Estavam sentadas no sofá, Chris deitada no colo de Mei, esta afagando seus cabelos, quando o telefone tocou.

- Alô.

- Meiriene, sou eu, Fernanda.

- Oi Doutora, e então? Está tudo resolvido?

- Sim. O velório já está marcado, e o enterro também. Não sei como Chris vai reagir, por isso vou levar algumas medicações, caso ela precise.

- Isso é bom, doutora. Certamente será muito útil.

- Meiriene - a voz soou insegura.

- Oi

- Posso buscar vocês?

- Claro doutora, se não for te incomodar.

- De forma alguma. Daqui uma hora tudo estará preparado, então passo pra pegar vocês.

- Está certo. Estaremos prontas. Obrigada!

Meiriene sentiu o coração apertado. Sabia que seriam as horas mais difíceis na vida de sua amiga. A amava tanto que se lhe fosse possível, tiraria toda aquela dor que a estava consumindo. Mas essa, ela teria que enfrentar e aprender a conviver.

Todas as providências haviam sido tomadas. O velório, o enterro, tudo foi resolvido conforme as instruções de Meiriene. O único pedido de Chris era para que seus pais fossem enterrados lado a lado, como sempre viveram, e quer na vida ou na morte, sempre estariam unidos. Com certeza, além da morte, onde os olhos humanos não podem enxergar os dois já estavam novamente juntos e se amando intensamente.

 

Fernanda chegou na hora marcada, e antes de saírem fez um interrogatório médico. Constatou que apesar do total abatimento, Chris conseguiria resistir. Trocou o plantão com um colega, alegando a necessidade de acompanhar de perto a amiga.

Ao entrarem no velório, Chris não segurou mais a tristeza, a dor e o desespero. Estava sozinha agora, pelo menos era o que pensava.

Dona Carmem aproximou-se e a envolveu em seu abraço.

- Estou sozinha dona Carmem. Perdi todos que amei, fui traída pela única pessoa a quem entreguei meu coração. Me diz, o que eu fiz de errado pra merecer tudo isso?

- Minha filha, sei que ninguém substitui pai e mãe, mas sozinha você nunca estará. Eles velarão por ti, não importa onde estejam, e você tem a mim, Fernanda, sua amiga Meiriene. Estaremos sempre do seu lado.

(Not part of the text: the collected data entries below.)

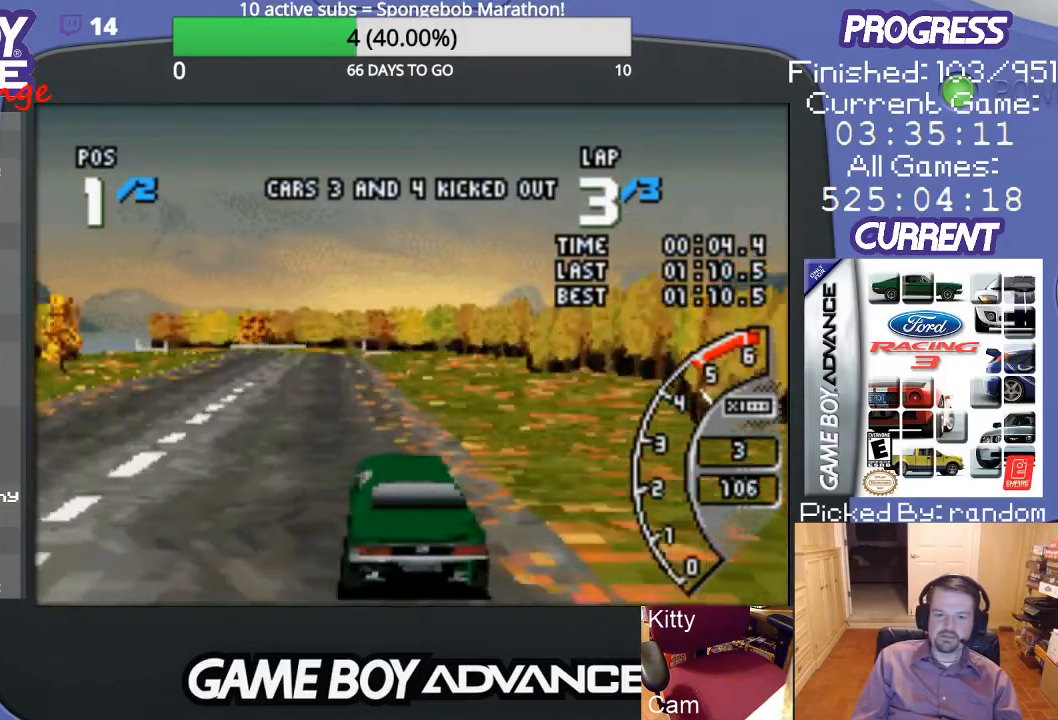
{"buttons": ["A", "DPAD_RIGHT"], "events": [[100, "DPAD_LEFT", "up"], [333, "DPAD_RIGHT", "down"]]}
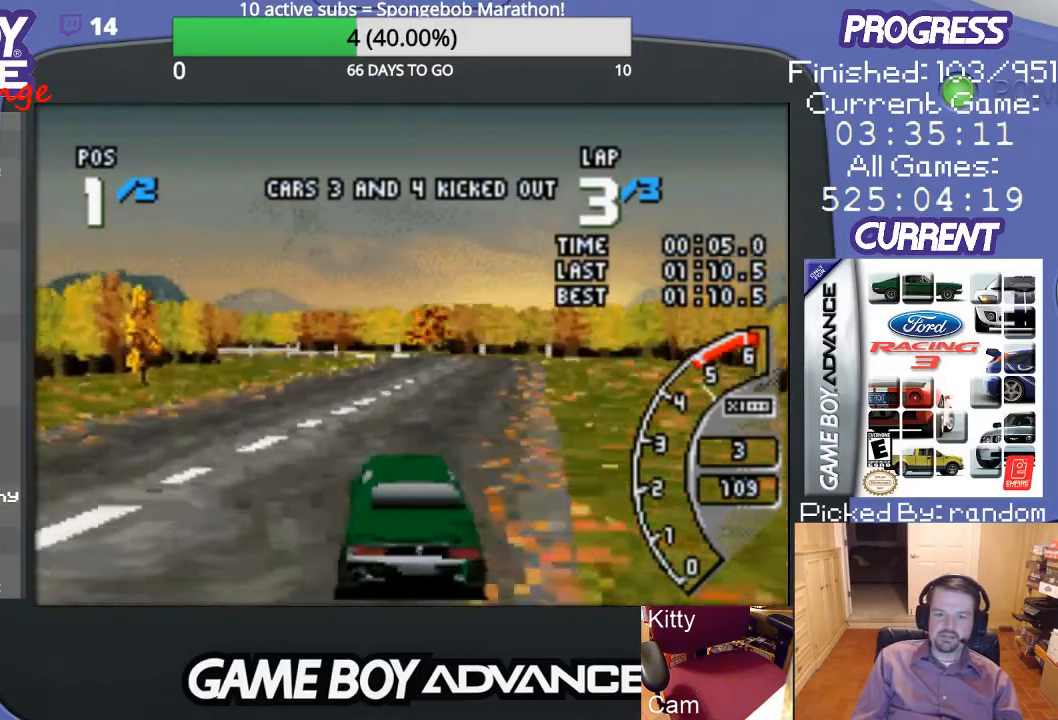
{"buttons": ["A"], "events": [[33, "DPAD_RIGHT", "up"], [167, "DPAD_RIGHT", "down"], [433, "DPAD_RIGHT", "up"]]}
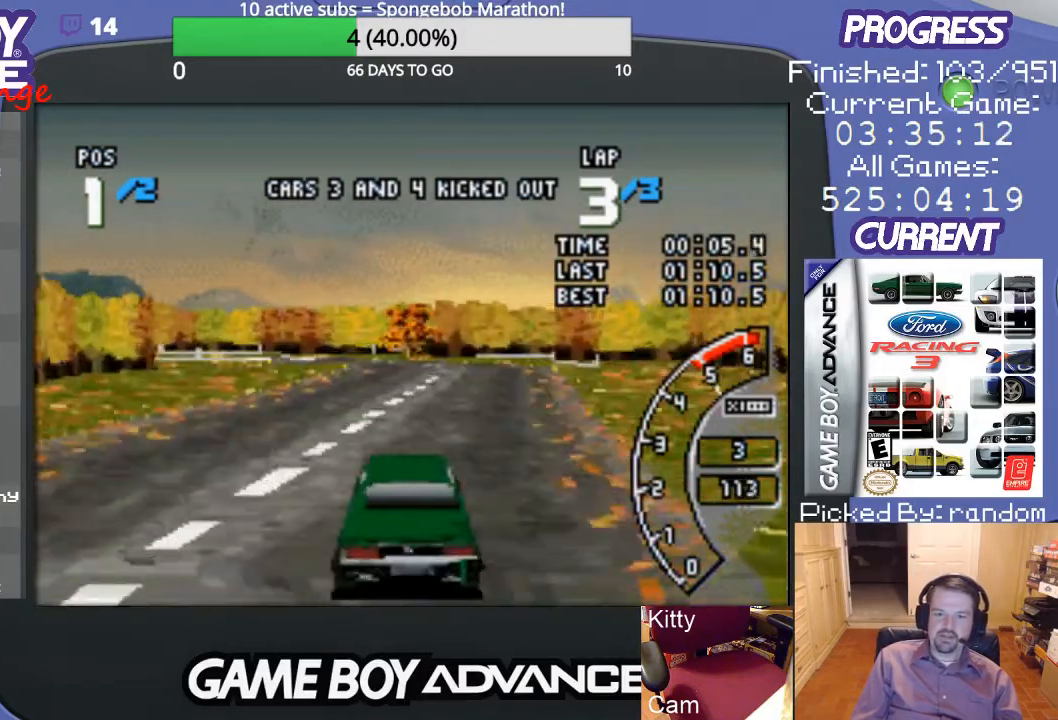
{"buttons": ["A"], "events": [[233, "DPAD_RIGHT", "down"], [300, "DPAD_RIGHT", "up"]]}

- Eles me disseram isso no sonho que tive, parecia tão real. Mas porque decidiram vir me visitar? Se tivessem me avisado, eu poderia ter evitado tudo isso.

- Conversei com sua mãe um dia antes de viajarem. Disse que tinham algo importante para falar com você, e que precisava ser pessoalmente, pois não sabiam qual seria sua reação.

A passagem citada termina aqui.